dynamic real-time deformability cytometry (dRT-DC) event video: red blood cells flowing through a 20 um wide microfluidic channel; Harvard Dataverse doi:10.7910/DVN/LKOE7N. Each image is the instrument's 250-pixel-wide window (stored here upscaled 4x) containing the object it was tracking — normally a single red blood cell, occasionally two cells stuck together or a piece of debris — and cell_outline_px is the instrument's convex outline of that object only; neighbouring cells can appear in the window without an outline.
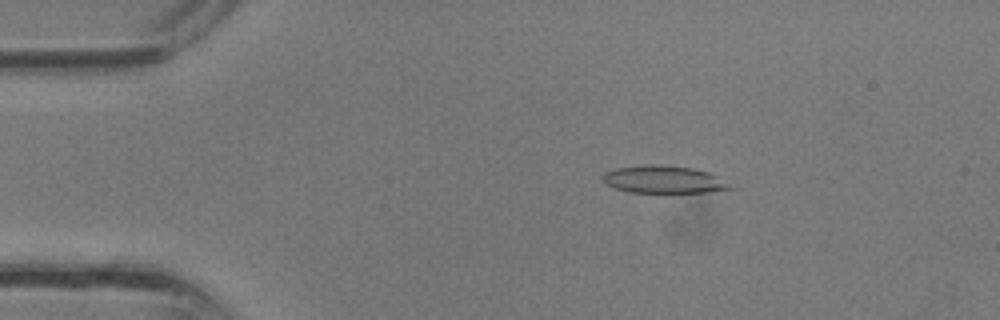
{"species": "common noctule bat (a hibernating species)", "species_latin": "Nyctalus noctula", "temperature_condition": "room temperature", "stored_images_in_passage": 35, "camera_frame_rate_fps": 3000, "um_per_image_px": 0.085, "animal": {"sex": "male", "body_mass_g": 13.3}, "frame": {"image": 1, "passage_image": 5, "time_ms": 1.333, "image_size_px": [1000, 320], "cell_outline_px": [[736, 188], [708, 192], [628, 192], [616, 188], [608, 184], [604, 180], [604, 172], [616, 168], [648, 164], [656, 164], [692, 168], [712, 172]], "centroid_in_image_um": [56.48, 15.25], "position_along_channel_um": 28.5, "area_um2": 20.35}}
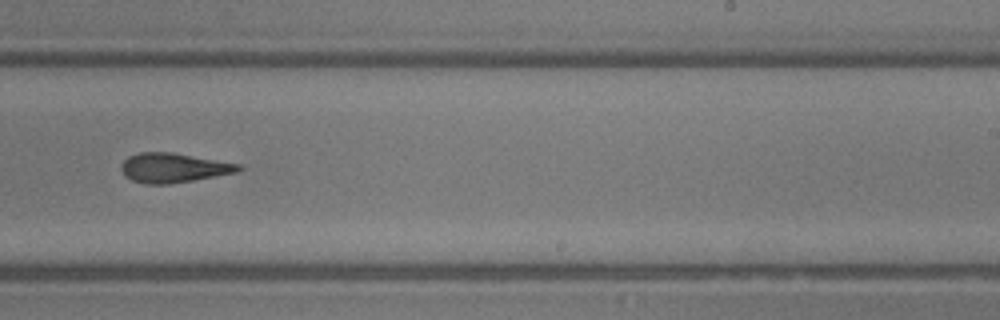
{"frame": {"image": 2, "passage_image": 21, "time_ms": 6.667, "image_size_px": [1000, 320], "cell_outline_px": [[244, 168], [240, 172], [168, 184], [144, 184], [132, 180], [124, 176], [120, 168], [120, 164], [128, 156], [140, 152], [172, 152], [240, 164]], "centroid_in_image_um": [14.74, 14.26], "position_along_channel_um": 274.3, "area_um2": 20.29}}
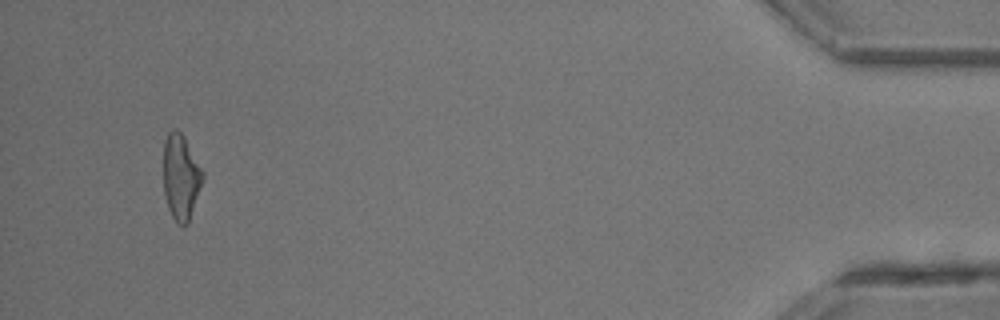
{"frame": {"image": 3, "passage_image": 33, "time_ms": 10.667, "image_size_px": [1000, 320], "cell_outline_px": [[204, 176], [188, 224], [176, 224], [168, 208], [164, 192], [164, 144], [168, 132], [172, 128], [176, 128], [184, 136], [204, 172]], "centroid_in_image_um": [15.37, 15.03], "position_along_channel_um": 419.8, "area_um2": 19.48}}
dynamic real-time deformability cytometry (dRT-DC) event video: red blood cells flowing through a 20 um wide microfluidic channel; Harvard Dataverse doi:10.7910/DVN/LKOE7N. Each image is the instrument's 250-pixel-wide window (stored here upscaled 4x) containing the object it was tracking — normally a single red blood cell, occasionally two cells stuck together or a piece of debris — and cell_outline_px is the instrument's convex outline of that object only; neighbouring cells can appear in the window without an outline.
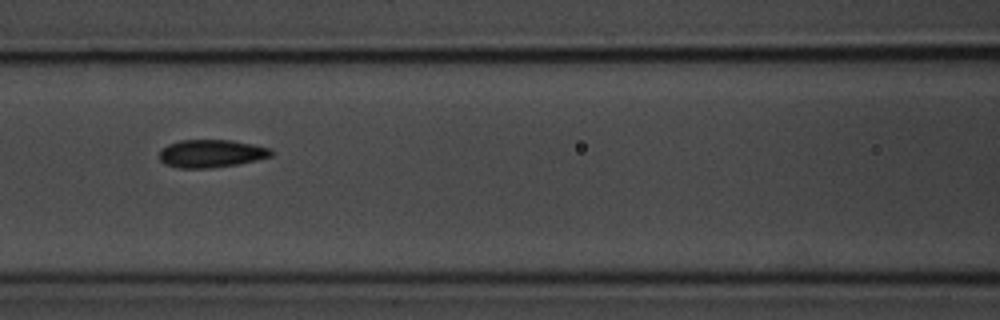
{"species": "common noctule bat (a hibernating species)", "species_latin": "Nyctalus noctula", "temperature_condition": "room temperature", "stored_images_in_passage": 9, "camera_frame_rate_fps": 3000, "um_per_image_px": 0.085, "animal": {"sex": "male", "body_mass_g": 20.1, "forearm_length_mm": 53.5}, "frame": {"image": 1, "passage_image": 7, "time_ms": 7.0, "image_size_px": [1000, 320], "cell_outline_px": [[272, 156], [256, 160], [236, 164], [212, 168], [176, 168], [164, 164], [160, 160], [160, 148], [168, 144], [180, 140], [232, 140], [252, 144], [268, 148], [272, 152]], "centroid_in_image_um": [17.9, 13.05], "position_along_channel_um": 148.7, "area_um2": 18.15}}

## What is being asked
Repeat each entry exactly. Pictures do not belong in the copy.

## Response to the exercise
dynamic real-time deformability cytometry (dRT-DC) event video: red blood cells flowing through a 20 um wide microfluidic channel; Harvard Dataverse doi:10.7910/DVN/LKOE7N. Each image is the instrument's 250-pixel-wide window (stored here upscaled 4x) containing the object it was tracking — normally a single red blood cell, occasionally two cells stuck together or a piece of debris — and cell_outline_px is the instrument's convex outline of that object only; neighbouring cells can appear in the window without an outline.
{"species": "common noctule bat (a hibernating species)", "species_latin": "Nyctalus noctula", "temperature_condition": "room temperature", "stored_images_in_passage": 35, "camera_frame_rate_fps": 3000, "um_per_image_px": 0.085, "animal": {"sex": "male", "body_mass_g": 13.3}, "frame": {"image": 1, "passage_image": 5, "time_ms": 1.333, "image_size_px": [1000, 320], "cell_outline_px": [[736, 188], [708, 192], [628, 192], [616, 188], [608, 184], [604, 180], [604, 172], [616, 168], [648, 164], [656, 164], [692, 168], [712, 172]], "centroid_in_image_um": [56.48, 15.25], "position_along_channel_um": 28.5, "area_um2": 20.35}}
{"frame": {"image": 2, "passage_image": 21, "time_ms": 6.667, "image_size_px": [1000, 320], "cell_outline_px": [[244, 168], [240, 172], [168, 184], [144, 184], [132, 180], [124, 176], [120, 168], [120, 164], [128, 156], [140, 152], [172, 152], [240, 164]], "centroid_in_image_um": [14.74, 14.26], "position_along_channel_um": 274.3, "area_um2": 20.29}}
{"frame": {"image": 3, "passage_image": 33, "time_ms": 10.667, "image_size_px": [1000, 320], "cell_outline_px": [[204, 176], [188, 224], [176, 224], [168, 208], [164, 192], [164, 144], [168, 132], [172, 128], [176, 128], [184, 136], [204, 172]], "centroid_in_image_um": [15.37, 15.03], "position_along_channel_um": 419.8, "area_um2": 19.48}}
dynamic real-time deformability cytometry (dRT-DC) event video: red blood cells flowing through a 20 um wide microfluidic channel; Harvard Dataverse doi:10.7910/DVN/LKOE7N. Each image is the instrument's 250-pixel-wide window (stored here upscaled 4x) containing the object it was tracking — normally a single red blood cell, occasionally two cells stuck together or a piece of debris — and cell_outline_px is the instrument's convex outline of that object only; neighbouring cells can appear in the window without an outline.
{"species": "common noctule bat (a hibernating species)", "species_latin": "Nyctalus noctula", "temperature_condition": "room temperature", "stored_images_in_passage": 9, "camera_frame_rate_fps": 3000, "um_per_image_px": 0.085, "animal": {"sex": "male", "body_mass_g": 20.1, "forearm_length_mm": 53.5}, "frame": {"image": 1, "passage_image": 7, "time_ms": 7.0, "image_size_px": [1000, 320], "cell_outline_px": [[272, 156], [256, 160], [236, 164], [212, 168], [176, 168], [164, 164], [160, 160], [160, 148], [168, 144], [180, 140], [232, 140], [252, 144], [268, 148], [272, 152]], "centroid_in_image_um": [17.9, 13.05], "position_along_channel_um": 148.7, "area_um2": 18.15}}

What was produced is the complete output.